• **PROBLEM TO WORK ON**:
One line in the listing below contains "Would you mind". Repeat that line and each line after it exactly, ending with the last one.

· · · · ·

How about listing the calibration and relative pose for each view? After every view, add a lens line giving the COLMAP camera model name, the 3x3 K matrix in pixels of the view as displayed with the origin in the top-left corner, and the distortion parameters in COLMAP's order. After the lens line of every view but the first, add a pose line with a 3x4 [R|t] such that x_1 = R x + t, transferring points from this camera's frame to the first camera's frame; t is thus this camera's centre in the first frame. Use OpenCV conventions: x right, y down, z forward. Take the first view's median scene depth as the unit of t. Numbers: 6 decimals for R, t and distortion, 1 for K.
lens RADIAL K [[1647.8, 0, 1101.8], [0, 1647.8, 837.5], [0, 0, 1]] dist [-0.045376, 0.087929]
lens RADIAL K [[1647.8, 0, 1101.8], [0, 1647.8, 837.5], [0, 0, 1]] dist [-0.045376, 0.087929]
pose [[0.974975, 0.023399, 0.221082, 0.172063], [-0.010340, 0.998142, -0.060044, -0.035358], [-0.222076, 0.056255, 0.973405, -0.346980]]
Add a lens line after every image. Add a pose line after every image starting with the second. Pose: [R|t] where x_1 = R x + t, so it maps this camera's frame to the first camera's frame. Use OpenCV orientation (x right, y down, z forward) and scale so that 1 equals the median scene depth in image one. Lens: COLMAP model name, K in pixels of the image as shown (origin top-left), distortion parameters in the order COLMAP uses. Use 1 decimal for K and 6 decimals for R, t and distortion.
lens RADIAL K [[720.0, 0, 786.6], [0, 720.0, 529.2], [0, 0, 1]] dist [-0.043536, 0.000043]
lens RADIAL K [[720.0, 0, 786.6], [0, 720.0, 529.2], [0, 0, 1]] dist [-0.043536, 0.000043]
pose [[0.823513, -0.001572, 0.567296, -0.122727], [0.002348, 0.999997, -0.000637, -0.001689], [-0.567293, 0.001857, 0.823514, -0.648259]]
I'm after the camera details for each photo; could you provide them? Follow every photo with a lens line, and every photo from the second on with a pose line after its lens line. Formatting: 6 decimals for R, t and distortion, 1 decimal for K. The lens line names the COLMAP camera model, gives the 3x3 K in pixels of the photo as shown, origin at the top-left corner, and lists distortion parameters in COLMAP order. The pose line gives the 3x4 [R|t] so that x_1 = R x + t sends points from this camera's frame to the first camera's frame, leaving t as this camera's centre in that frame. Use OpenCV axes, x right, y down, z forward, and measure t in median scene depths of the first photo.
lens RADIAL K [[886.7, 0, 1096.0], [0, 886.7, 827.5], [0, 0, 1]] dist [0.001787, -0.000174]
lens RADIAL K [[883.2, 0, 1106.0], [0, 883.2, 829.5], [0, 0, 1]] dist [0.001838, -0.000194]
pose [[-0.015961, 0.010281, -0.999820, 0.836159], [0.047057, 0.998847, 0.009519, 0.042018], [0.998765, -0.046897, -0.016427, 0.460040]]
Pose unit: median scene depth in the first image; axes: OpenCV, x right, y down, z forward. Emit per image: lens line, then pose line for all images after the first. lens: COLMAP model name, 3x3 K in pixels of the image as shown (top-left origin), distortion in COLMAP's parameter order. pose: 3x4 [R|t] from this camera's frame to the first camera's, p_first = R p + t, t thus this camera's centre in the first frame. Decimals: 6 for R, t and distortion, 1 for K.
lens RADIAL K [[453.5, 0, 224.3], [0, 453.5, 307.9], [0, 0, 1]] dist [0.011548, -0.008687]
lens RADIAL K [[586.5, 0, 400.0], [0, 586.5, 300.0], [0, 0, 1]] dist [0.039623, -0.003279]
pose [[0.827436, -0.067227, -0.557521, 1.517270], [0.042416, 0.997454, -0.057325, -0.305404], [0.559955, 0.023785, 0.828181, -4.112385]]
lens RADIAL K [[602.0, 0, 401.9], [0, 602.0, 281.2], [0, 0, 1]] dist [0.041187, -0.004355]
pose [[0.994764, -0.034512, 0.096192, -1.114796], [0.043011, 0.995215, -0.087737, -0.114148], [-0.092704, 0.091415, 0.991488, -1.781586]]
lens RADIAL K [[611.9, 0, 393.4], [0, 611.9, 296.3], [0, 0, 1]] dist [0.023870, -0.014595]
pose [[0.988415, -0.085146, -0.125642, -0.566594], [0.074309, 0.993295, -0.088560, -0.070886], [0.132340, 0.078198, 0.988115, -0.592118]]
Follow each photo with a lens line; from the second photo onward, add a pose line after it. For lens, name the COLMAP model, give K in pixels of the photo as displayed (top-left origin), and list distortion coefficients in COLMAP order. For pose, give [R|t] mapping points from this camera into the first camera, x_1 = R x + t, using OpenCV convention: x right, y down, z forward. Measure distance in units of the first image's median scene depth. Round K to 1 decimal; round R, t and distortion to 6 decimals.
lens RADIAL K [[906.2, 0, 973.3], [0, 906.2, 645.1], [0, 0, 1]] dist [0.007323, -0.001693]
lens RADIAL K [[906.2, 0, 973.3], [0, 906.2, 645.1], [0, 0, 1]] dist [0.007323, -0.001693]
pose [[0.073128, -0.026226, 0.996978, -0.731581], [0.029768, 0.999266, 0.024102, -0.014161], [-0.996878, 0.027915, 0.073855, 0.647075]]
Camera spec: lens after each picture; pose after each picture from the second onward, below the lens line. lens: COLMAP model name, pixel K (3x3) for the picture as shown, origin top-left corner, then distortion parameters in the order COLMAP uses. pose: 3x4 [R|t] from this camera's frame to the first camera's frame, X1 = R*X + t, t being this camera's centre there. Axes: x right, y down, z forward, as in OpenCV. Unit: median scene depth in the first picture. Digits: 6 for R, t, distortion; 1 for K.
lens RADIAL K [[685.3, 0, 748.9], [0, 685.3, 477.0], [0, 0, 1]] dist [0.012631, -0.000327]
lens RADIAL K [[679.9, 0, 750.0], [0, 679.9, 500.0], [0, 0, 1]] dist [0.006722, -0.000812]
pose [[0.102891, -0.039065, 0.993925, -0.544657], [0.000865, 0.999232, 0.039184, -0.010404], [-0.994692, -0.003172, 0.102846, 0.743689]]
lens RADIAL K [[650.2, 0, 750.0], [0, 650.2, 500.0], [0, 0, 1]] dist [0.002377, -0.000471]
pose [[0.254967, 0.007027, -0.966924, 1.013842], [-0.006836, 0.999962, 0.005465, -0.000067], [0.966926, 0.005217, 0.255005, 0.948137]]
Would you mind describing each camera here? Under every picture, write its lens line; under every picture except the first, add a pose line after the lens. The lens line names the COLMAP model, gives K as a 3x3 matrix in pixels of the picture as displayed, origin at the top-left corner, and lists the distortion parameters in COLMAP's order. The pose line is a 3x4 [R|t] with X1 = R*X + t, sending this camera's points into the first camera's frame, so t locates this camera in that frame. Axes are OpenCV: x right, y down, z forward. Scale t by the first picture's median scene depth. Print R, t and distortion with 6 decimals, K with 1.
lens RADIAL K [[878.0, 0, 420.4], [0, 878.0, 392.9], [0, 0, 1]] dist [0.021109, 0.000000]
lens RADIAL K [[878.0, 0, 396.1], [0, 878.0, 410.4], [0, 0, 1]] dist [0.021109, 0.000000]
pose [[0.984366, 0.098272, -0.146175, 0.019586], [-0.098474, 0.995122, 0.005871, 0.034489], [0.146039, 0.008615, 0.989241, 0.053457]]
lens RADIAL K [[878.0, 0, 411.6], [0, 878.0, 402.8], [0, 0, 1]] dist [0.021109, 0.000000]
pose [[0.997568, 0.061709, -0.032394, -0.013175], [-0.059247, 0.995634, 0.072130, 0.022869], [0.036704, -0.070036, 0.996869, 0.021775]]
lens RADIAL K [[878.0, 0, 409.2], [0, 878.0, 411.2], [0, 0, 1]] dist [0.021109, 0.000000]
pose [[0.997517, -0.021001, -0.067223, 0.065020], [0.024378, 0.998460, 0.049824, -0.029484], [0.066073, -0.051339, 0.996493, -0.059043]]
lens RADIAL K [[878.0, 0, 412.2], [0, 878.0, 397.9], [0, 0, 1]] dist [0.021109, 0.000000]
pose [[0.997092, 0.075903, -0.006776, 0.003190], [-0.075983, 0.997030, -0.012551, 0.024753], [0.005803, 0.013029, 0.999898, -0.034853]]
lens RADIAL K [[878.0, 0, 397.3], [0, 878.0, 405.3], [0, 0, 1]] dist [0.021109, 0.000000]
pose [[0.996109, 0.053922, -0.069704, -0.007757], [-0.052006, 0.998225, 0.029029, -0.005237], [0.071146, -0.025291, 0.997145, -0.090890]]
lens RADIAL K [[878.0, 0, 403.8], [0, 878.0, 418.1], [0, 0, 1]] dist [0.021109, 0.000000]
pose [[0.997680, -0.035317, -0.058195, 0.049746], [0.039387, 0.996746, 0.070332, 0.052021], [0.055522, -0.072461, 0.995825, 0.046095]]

· · · · ·

• **OUTPUT**:
Would you mind describing each camera here? Under every picture, write its lens line; under every picture except the first, add a pose line after the lens. The lens line names the COLMAP model, gives K as a 3x3 matrix in pixels of the picture as displayed, origin at the top-left corner, and lists the distortion parameters in COLMAP's order. The pose line is a 3x4 [R|t] with X1 = R*X + t, sending this camera's points into the first camera's frame, so t locates this camera in that frame. Axes are OpenCV: x right, y down, z forward. Scale t by the first picture's median scene depth. Print R, t and distortion with 6 decimals, K with 1.
lens RADIAL K [[878.0, 0, 420.4], [0, 878.0, 392.9], [0, 0, 1]] dist [0.021109, 0.000000]
lens RADIAL K [[878.0, 0, 396.1], [0, 878.0, 410.4], [0, 0, 1]] dist [0.021109, 0.000000]
pose [[0.984366, 0.098272, -0.146175, 0.019586], [-0.098474, 0.995122, 0.005871, 0.034489], [0.146039, 0.008615, 0.989241, 0.053457]]
lens RADIAL K [[878.0, 0, 411.6], [0, 878.0, 402.8], [0, 0, 1]] dist [0.021109, 0.000000]
pose [[0.997568, 0.061709, -0.032394, -0.013175], [-0.059247, 0.995634, 0.072130, 0.022869], [0.036704, -0.070036, 0.996869, 0.021775]]
lens RADIAL K [[878.0, 0, 409.2], [0, 878.0, 411.2], [0, 0, 1]] dist [0.021109, 0.000000]
pose [[0.997517, -0.021001, -0.067223, 0.065020], [0.024378, 0.998460, 0.049824, -0.029484], [0.066073, -0.051339, 0.996493, -0.059043]]
lens RADIAL K [[878.0, 0, 412.2], [0, 878.0, 397.9], [0, 0, 1]] dist [0.021109, 0.000000]
pose [[0.997092, 0.075903, -0.006776, 0.003190], [-0.075983, 0.997030, -0.012551, 0.024753], [0.005803, 0.013029, 0.999898, -0.034853]]
lens RADIAL K [[878.0, 0, 397.3], [0, 878.0, 405.3], [0, 0, 1]] dist [0.021109, 0.000000]
pose [[0.996109, 0.053922, -0.069704, -0.007757], [-0.052006, 0.998225, 0.029029, -0.005237], [0.071146, -0.025291, 0.997145, -0.090890]]
lens RADIAL K [[878.0, 0, 403.8], [0, 878.0, 418.1], [0, 0, 1]] dist [0.021109, 0.000000]
pose [[0.997680, -0.035317, -0.058195, 0.049746], [0.039387, 0.996746, 0.070332, 0.052021], [0.055522, -0.072461, 0.995825, 0.046095]]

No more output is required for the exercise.